Two things come to my mind immediately: Artifacts in the original AD&D DMG like the Rod of Seven Parts, and an extension of artifacts that I used in a D&D 3.5 game. Hopefully you'll get some ideas that will work for your game.
The AD&D artifact route is fairly straightforward: as you get more pieces of the artifact together, you get access to more and more powerful powers. So as you get more parts of the Rod, or collect more teeth, or gather the saint's remains you get access to more powers. If each part has a different basic power, it may make sense to have different party members
"own" each item and pull them out to combine them as situations come up.
I don't think that's exactly what you're looking for, so I'll tell you about The Cubes.
In my game, the party stumbled onto a glass bracelet with a huge ruby in a treasure hoard. After some research, they discovered that its natural form is a glass cube with a smaller ruby cube inside it, hypercube-fashion. They discovered how to tune it to a specific person, and after some concentration and experimentation the wearer (he was a rogue, so it took him several levels of putting skill points in Concentration to do this) could get a direction on where the next piece lay.
Come to find out there are seven cubes, each dedicated to an ancient god. Each embodies an aspect of the appropriate god and provides a passive and active power to the wielder, but it must be in cube form in a hand to use the active power. So the Green Cube embodies Life and provides a continuous Death Ward aura, and it can be used to cast Heal once a day. The Red Cube embodies Fire so the wearer can heal when exposed to fire, and it can create a Meteor Swarm once a day. The Purple Cube embodies Magic so its wearer enjoys continual Arcane Sight, and it acts as a Rod of Spell Absorption up to 10 levels of spells.

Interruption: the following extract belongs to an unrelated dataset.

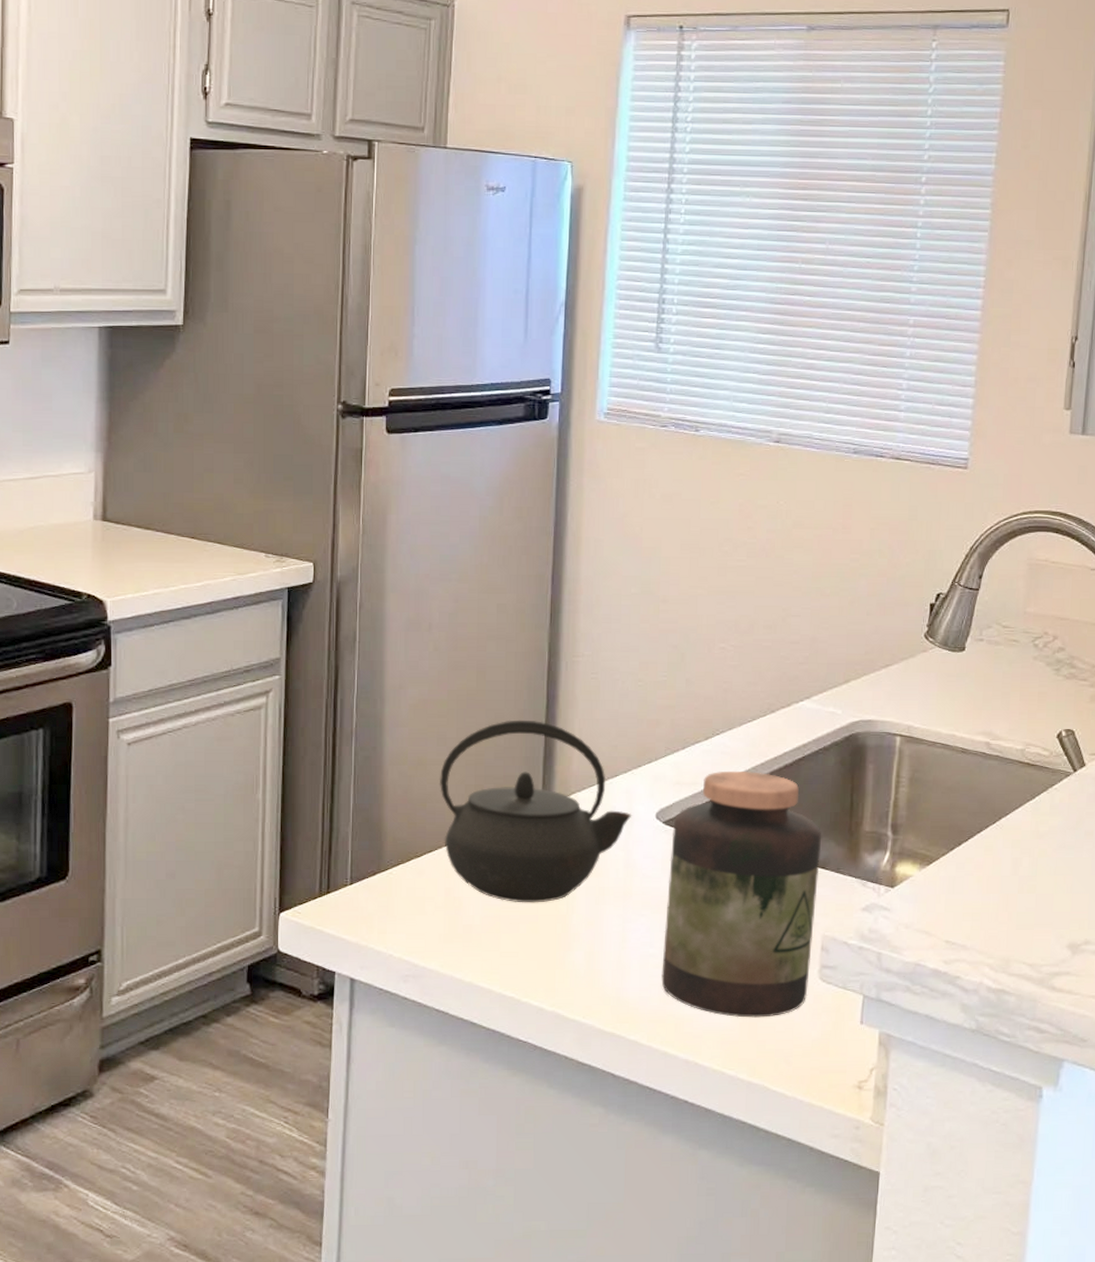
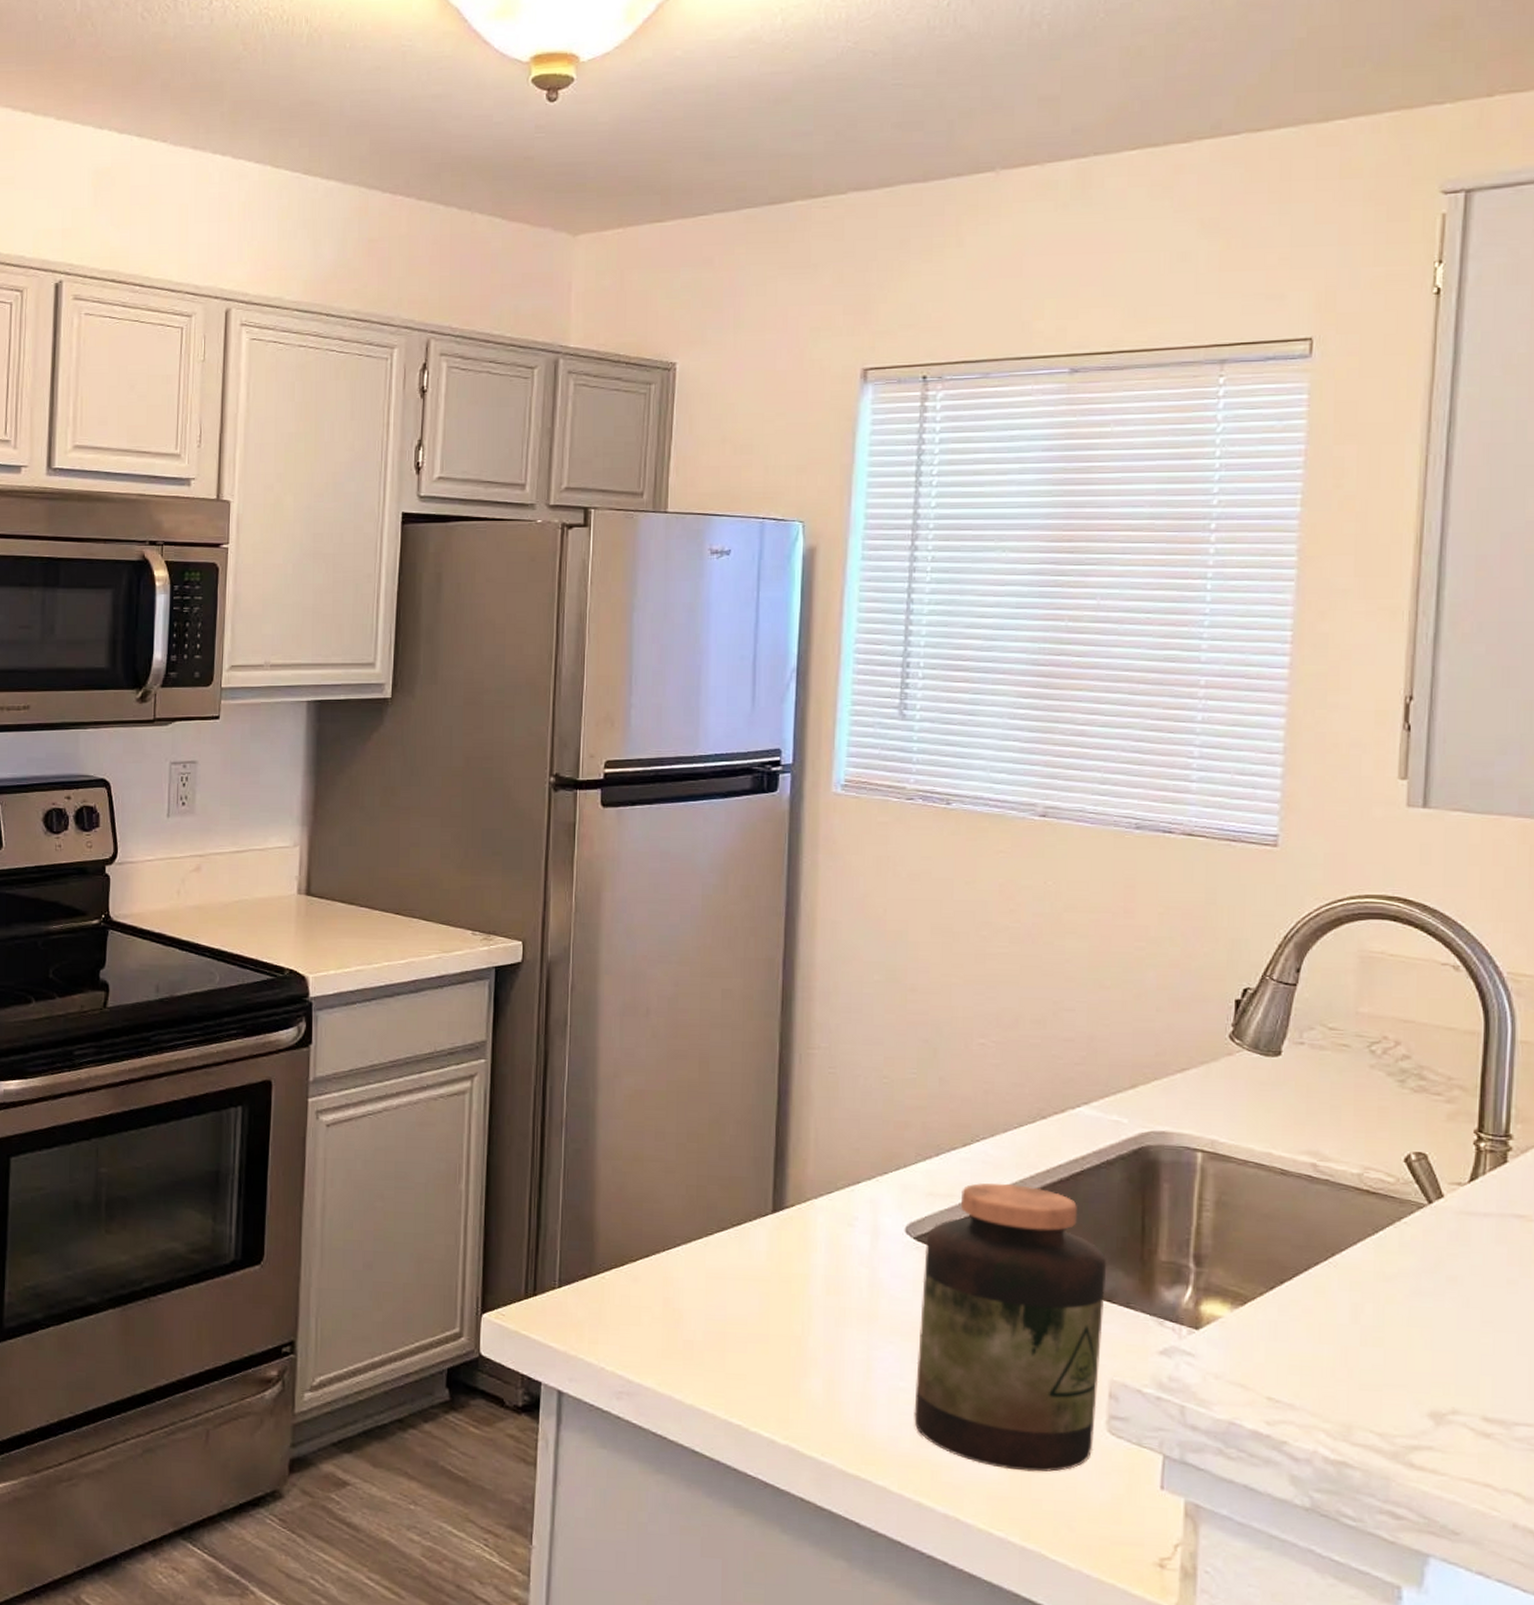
kettle: present [439,720,632,903] -> none [657,1115,878,1321]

Once the party started fitting the cubes together, they discovered that all the other cubes could adhere to the Purple Cube, and it would amplify or extend their powers using its stored spell levels. So a Purple/Green combo could increase the Death Ward aura into a Regeneration aura, or a Purple/Green/Red combo could call a green-tinged Flamestrike which would do double damage to undead but heal 1d8+5 HP to all living targets in the blast. The trick is, only the PC attuned to the cube can use it and control it. So multiple-cube effects requires several PCs concentrating to maintain contact with and control their particular cube.
Yes, we strayed from the rulebook a bit, but having the structure of World of Darkness Mage-esque keywords gave the players guidelines on what the cubes could do, and then their imagination took over. The life-powered Flamestrike was entirely my group's idea, but it fit within the realms of the cubes involved and the power level that the cubes could handle so it made sense to allow it. The purple cube can only absorb 10 spell levels, so a couple of 5th level effects would max out the effect unless the cube wielders wanted to tap into their active effects and "burn out" that power for 24 hours.
The spell levels of effects were pretty easy to figure in my head. There's usually a metamagic effect that's pretty close to what they wanted to make, or I thought of the effect as two spells cast at the same time. And yes, I granted bonus spell levels for really cool combo ideas.
These are really rough guidelines, and I never really codified the powers, but I took the basic inspiration from the Rod of Seven Parts, added effect keywords that I swiped from the Mage RPG, and fit the effects into the 3.5 system. I let my players flexibly define the combined powers, which got them really engaged in "I want to try this" playing as opposed to having them limited by their character sheets.
Your mileage will vary wildly, but hopefully you can get some ideas from my anecdotal ramblings.